Keep the Door Maintained

A well-maintained door is a safe door, and regular servicing is part of childproofing even though it rarely gets framed that way. Over time, springs weaken, sensors drift, rollers wear, and fixings loosen, and any of these can compromise the safety systems you are relying on. A door that is serviced periodically is far less likely to fail in a way that puts a child at risk.

A reputable local installer such as Slide And Glide, a specialist in Garage Doors in Perth, can service the door, check and align the safety sensors, test the auto-reverse, inspect the springs and cables, and put right anything worn before it becomes a hazard. Booking a regular service is a small, easy step that keeps the whole system, and the safety features your family depends on, in good working order. It is the kind of quiet maintenance that you never notice until the day it matters.
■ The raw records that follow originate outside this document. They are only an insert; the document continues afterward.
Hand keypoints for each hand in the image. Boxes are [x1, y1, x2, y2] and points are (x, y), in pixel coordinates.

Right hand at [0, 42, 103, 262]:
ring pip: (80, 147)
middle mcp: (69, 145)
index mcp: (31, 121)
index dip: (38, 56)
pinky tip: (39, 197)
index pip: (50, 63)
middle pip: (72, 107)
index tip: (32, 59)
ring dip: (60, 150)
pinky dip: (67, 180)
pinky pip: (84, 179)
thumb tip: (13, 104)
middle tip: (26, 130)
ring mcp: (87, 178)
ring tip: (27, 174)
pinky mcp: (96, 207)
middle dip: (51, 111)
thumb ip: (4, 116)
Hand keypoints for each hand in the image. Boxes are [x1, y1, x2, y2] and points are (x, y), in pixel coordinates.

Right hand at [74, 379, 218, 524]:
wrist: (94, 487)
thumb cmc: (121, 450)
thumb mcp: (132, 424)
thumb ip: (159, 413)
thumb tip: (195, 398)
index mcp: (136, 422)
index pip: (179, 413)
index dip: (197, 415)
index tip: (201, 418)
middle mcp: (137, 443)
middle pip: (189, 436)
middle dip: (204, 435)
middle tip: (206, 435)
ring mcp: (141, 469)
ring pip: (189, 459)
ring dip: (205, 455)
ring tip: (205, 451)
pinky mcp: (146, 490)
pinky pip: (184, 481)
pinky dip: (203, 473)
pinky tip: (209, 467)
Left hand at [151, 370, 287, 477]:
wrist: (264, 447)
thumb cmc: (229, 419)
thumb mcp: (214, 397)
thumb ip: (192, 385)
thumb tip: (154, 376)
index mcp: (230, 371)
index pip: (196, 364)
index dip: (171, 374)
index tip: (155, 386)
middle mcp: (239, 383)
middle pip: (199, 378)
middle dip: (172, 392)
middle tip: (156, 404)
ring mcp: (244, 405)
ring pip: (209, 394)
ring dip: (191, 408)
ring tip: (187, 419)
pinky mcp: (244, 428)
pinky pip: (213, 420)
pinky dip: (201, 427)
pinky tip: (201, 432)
Adapting Childproofing as Kids Grow

Garage safety is not a one-time setup, because the risks change as children grow. A toddler’s danger is the door itself and the remote within reach, so the priorities are working sensors, high controls, and constant supervision. A primary-schooler is more likely to treat the door as a game, beating it as it closes or pressing buttons, so the focus shifts to clear rules and consistent enforcement. An older child can begin to learn safe operation under supervision.

Revisiting your precautions every year or two keeps them matched to the children you actually have, rather than the ones you had when you first set things up. The hardware stays much the same, but the habits and the conversations evolve. A family that updates its approach as the kids grow keeps the door safe through every stage of childhood.

Do Not Forget the Pets

Children are not the only ones at risk around a garage door. Dogs and cats often treat the garage as a thoroughfare and can be just as quick to dart under a closing door as a child. The same safety systems protect them, the photoelectric beam in particular, which is exactly why keeping those sensors aligned and tested matters for the whole household.
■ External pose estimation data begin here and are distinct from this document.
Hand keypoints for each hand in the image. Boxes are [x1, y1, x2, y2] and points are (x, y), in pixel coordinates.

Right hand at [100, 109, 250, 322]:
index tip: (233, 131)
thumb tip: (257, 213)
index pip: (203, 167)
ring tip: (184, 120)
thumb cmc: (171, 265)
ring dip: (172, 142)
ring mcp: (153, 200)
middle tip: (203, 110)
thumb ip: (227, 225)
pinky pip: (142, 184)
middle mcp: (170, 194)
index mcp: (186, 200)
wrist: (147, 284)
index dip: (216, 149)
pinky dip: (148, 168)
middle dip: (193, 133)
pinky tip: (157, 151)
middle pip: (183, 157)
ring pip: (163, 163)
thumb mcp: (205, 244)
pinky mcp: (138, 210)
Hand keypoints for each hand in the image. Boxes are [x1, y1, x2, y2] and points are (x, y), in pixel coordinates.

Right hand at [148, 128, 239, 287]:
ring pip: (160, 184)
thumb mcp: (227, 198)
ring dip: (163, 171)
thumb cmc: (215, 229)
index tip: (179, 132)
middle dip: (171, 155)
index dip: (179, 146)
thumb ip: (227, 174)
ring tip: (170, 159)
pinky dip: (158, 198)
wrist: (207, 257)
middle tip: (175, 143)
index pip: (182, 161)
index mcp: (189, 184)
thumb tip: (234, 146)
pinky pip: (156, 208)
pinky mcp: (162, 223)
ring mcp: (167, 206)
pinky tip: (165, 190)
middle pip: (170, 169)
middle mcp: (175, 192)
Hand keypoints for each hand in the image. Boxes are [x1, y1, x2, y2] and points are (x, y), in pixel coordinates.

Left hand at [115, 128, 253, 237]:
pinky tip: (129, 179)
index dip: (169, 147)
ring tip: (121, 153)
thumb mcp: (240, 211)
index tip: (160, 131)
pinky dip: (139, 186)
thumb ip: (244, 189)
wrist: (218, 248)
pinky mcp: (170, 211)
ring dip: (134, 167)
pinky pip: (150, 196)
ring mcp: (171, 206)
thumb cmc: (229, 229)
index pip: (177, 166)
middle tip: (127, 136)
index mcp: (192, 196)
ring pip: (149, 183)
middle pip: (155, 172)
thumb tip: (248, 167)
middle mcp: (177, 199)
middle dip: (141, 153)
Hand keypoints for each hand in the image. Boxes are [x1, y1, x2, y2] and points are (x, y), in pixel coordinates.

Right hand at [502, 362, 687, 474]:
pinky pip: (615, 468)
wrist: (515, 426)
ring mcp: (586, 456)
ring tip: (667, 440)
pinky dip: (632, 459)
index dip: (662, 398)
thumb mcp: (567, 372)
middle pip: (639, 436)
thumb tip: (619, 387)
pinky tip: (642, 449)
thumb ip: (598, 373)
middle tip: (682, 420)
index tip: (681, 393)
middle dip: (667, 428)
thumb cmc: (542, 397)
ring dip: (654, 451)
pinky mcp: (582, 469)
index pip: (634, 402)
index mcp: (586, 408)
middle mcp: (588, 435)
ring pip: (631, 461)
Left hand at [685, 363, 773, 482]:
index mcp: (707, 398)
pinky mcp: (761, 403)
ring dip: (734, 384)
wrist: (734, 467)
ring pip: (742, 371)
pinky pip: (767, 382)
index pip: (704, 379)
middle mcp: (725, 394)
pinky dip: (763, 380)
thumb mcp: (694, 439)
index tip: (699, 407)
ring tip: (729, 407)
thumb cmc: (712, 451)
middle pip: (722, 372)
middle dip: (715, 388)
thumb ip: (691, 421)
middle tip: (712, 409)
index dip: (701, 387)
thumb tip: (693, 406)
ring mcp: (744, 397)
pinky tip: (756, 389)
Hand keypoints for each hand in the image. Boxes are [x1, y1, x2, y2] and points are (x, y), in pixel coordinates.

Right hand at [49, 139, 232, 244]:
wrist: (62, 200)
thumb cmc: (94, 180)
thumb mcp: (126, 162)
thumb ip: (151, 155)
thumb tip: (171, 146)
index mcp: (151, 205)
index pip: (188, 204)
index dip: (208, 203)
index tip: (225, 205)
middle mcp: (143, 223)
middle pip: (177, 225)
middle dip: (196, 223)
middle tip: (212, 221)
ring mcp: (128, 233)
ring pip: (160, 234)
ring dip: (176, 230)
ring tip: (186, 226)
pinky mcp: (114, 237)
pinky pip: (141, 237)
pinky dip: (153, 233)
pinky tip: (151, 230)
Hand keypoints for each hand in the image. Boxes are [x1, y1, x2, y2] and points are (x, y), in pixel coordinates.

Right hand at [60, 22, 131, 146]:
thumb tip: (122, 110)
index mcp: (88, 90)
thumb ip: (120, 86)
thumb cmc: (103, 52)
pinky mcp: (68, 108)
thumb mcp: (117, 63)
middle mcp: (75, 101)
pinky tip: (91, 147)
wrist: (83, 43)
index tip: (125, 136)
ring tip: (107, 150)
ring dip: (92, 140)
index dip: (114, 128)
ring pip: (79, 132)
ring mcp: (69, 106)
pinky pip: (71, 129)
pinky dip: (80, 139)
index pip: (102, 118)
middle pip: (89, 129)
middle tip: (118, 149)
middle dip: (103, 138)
Build pets into your awareness as well. Watch the door complete its cycle when an animal is around, keep them clear while it operates, and treat a sensor that fails to stop for an obstruction as the urgent fault it is. The habits that keep curious kids safe keep the family pets safe too, at no extra effort.

Building a Simple Family Safety Routine

The easiest way to keep all of this on track is to fold it into a simple routine the whole family knows. Pick a regular date, the first of the month works well, and run the two-minute auto-reverse and sensor test on that day every time. Tie it to something you already do, like paying a bill or changing the smoke alarm batteries each season, so it never gets forgotten in the rush of family life.

Make the rules explicit and consistent, so every adult and child in the house treats the door the same way. Keep the remotes in one agreed spot out of reach, and make watching the door close a normal habit rather than an afterthought. When safety becomes a shared routine rather than one parent’s worry, it sticks, and the door quietly stays the safe, convenient thing it should be. A few small habits, repeated, do more than any single precaution on its own.

The Bottom Line

The garage door is the biggest moving object in the family home, and it deserves the same childproofing attention as the kitchen or the stairs. The reassuring part is how manageable that is. Understand the risks, confirm your auto-reverse and sensors work and test them regularly, keep remotes out of reach, never attempt spring repairs yourself, teach the children to respect the door, and keep it properly maintained.

Do those things and you get all the everyday convenience of an automatic door with very little of the worry. A few minutes of attention each month is a small price for the peace of mind of knowing that the heaviest machine in your home will stop for a curious child. That is what garage safety really comes down to, simple checks, good habits, and a door you can trust.